“Wie eine natürliche Klimaanlage”
Die vergangenen Tage und Wochen haben es wieder deutlich gezeigt – Starkregenereignisse und Hitzeperioden nehmen zu. „Wir setzen uns daher bei Bauprojekten vermehrt mit Regenwassermanagement und Klimaanpassung auseinander“, sagt Andrea Baudek. Konkret umgesetzt wird das bei der Neugestaltung der Victoriastraße von der Ziegeleistraße bis Am Alten Pütt. Die Stadt schafft hier Grünstreifen in der Mitte der Fahrbahn mit Beeten für Bäume und Stauden. Auf ihnen soll Regenwasser gespeichert werden, um Pflanzen und Lebewesen an Hitzetagen zur Verfügung zu stehen. Andrea Baudek: „Das muss man sich wie eine natürliche Klimaanlage vorstellen.“
Unterirdische Rigolen
Die geplanten Grünstreifen werden als langgezogene Versickerungsmulde mit unterirdischen Rigolen angelegt, lediglich unterbrochen durch Zufahrten für Anlieger und Querungshilfen für Fußgänger. „Das Regenwasser wird in Erdmulden gespeichert und gefiltert, bevor es in die Rigole gelangt, wo es sich gleichmäßig verteilt und den Bäumen zur Bewässerung dient“, verdeutlicht Vivien Wiers, Leiterin des Amtes für Klimaschutz und Nachhaltigkeit. Die Rigolen bestehen aus einer mit Vlies umschlossenen Schicht aus Granulat, das Wasser wird zurückgehalten und bei Trockenheit an die Baumwurzeln abgegeben. Vivien Wiers: „So soll verhindert werden, dass sich Regenwasser auf den Fahrbahnen staut und bei Starkregen auf angrenzende Grundstücke fließt.“
Stadt pflanzt Klimabäume
Einige Grünstreifen will die Stadt auch entlang der Victoriastraße anlegen. Hier werden Klimabäume wie Schwarznuss, Hainbuche oder Feldahorn gepflanzt. „Auch diese Bäume werden künftig mit einem Rigolensystem verbunden“, informiert Ingo Nölker. Der städtische Verkehrsplaner betont: „Sollte sich das Wasser einmal in diesem System stauen, kann es über seitlich angelegte Notüberläufe in den bestehenden Abwasserkanal geleitet werden. Das Überlaufsystem verhindert zudem, dass die Bäume ertrinken.“ Laut Verwaltung führt das neue Entwässerungssystem das Regenwasser außerdem in den natürlichen Wasserkreislauf zurück.

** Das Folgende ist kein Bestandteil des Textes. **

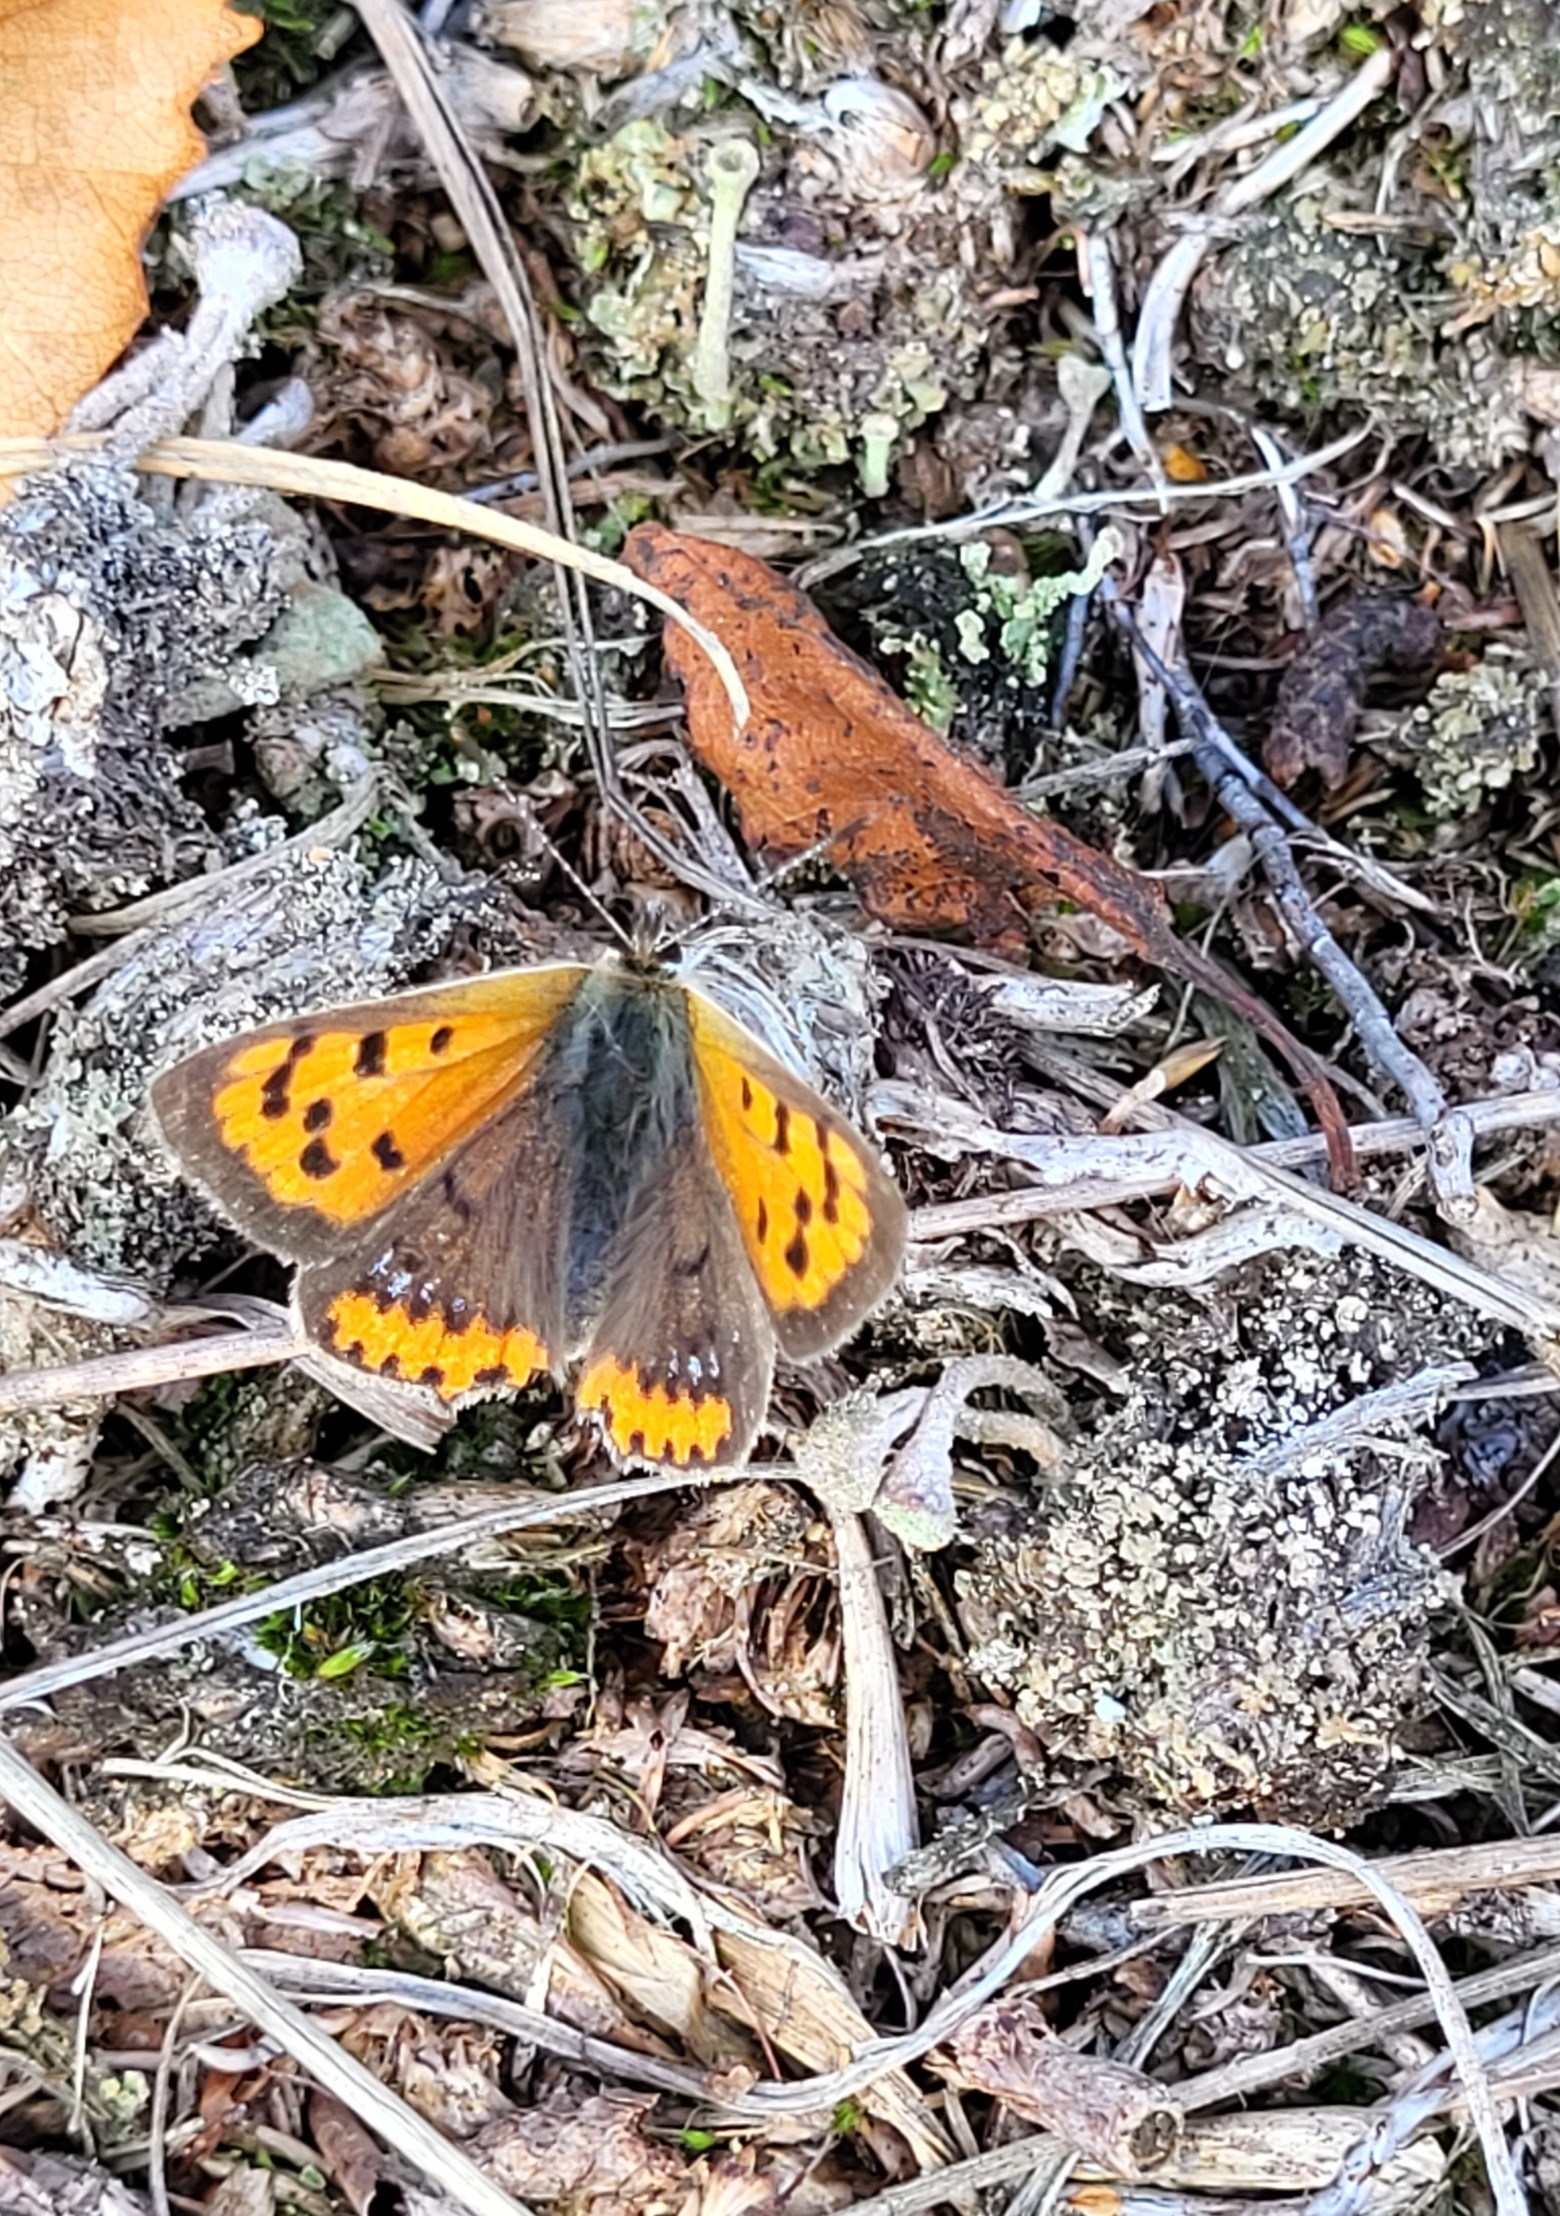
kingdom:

Es trägt zur Verdunstung des Wassers bei und sorgt dafür, dass in trockenen Monaten im Straßenbereich keine Hitzeinsel entsteht.
“Jeder Tropfen zählt”
Für die Stadt wird es immer wichtiger, stadtplanerische Schritte gegen den Klimawandel zu unternehmen. Daher wird sie in Zukunft den sogenannten Schwammbau bei allen neuen Straßenbauprojekten auf den Prüfstand stellen. „Wir müssen bei jedem Vorhaben genau abwägen, ob ein Rigolensystem möglich ist oder eine andere Lösung in Frage kommt. Jede Straße muss für sich betrachtet werden“, erklärt Andrea Baudek. „Wir stehen am Anfang einer langfristigen Umsetzung. Aber wir sind auf dem richtigen Weg, Regenwasser nicht einfach in die Kanalisation fließen zu lassen, sondern zu nutzen und verfügbar zu machen. Jeder Tropfen zählt und steigert zugleich die Lebensqualität der Menschen in unserer Stadt.“
Baubeginn: Sommer 2025
Die Umgestaltung der Victoriastraße in Hüls soll voraussichtlich im Sommer 2025 starten und zwei Jahre dauern. Neben der Fahrbahn wird auch der Geh- und Radweg erneuert. Die Baumaßnahme kostet rund 4,5 Mio. Euro, eine Förderung von 75 Prozent steht in Aussicht. Folgeprojekte könnten die Breite Straße und Hochstraße in Alt-Marl sein.